§ COSA FARE:
Stampa senza cambiare nulla il passo del testo sulla caserma Litto che comincia con le parole contenenti "Nella relazione del" e finisce con "Urbani del capoluogo.".

━━━━━ TESTO DELLA PAGINA ━━━━━

Avellino: La storia della caserma dei carabinieri Litto e dei suoi eroi

di Andrea Massaro

La storia delle caserme di Avellino,tra le quali si inserisce a pieno titolo l'ex Caserma "Litto", secolare sede dei Carabinieri fino alla tragica sera del 23 novembre 1980, data del terremoto che funestò l’Irpinia, si può ripercorrerla in una forbita e dotta relazione dell'allora consigliere comunale Giovanni Trevisani, poi Sindaco di Avellino negli anni seguenti, relazione letta nella seduta del Consiglio comunale di Avellino del 27 novembre dell'anno 1862.

Nella relazione del Trevisani si legge come, avvenuta la "soppressione dei Monasteri al tempo dell'occupazione Francese, vennero concessi ai Comuni i locali che da' Religiosi si possedevano...".

I monasteri ai quali fa cenno l'Avv. Trevisani sono quelli degli Agostiniani Scalzi e quello dei Francescani.

Il primo, è conosciuto come convento S. Generoso, oggi ristrutturato ha accolto dal marzo del 1991 il Comando dei Vigili Urbani del capoluogo.

L'altro, dell'ordine di S. Francesco, una volta esistente in Piazza della Libertà, già convento dei Francescani in uno con l'omonima e indimenticabile chiesa con il bellissimo loggiato, fu demolito alla vigilia della seconda guerra mondiale.

━━━━━ MATERIALE FORNITO ━━━━━

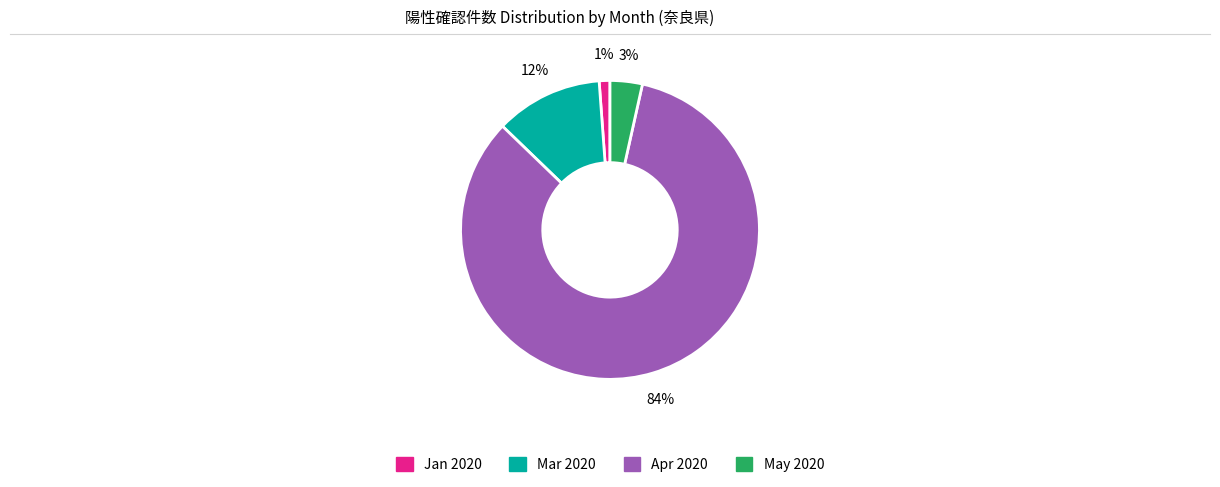

Which slice represents more than half of the pie?

Apr 2020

━━━━━

§ RISPOSTA SCRITTA:
Nella relazione del Trevisani si legge come, avvenuta la "soppressione dei Monasteri al tempo dell'occupazione Francese, vennero concessi ai Comuni i locali che da' Religiosi si possedevano...".

I monasteri ai quali fa cenno l'Avv. Trevisani sono quelli degli Agostiniani Scalzi e quello dei Francescani.

Il primo, è conosciuto come convento S. Generoso, oggi ristrutturato ha accolto dal marzo del 1991 il Comando dei Vigili Urbani del capoluogo.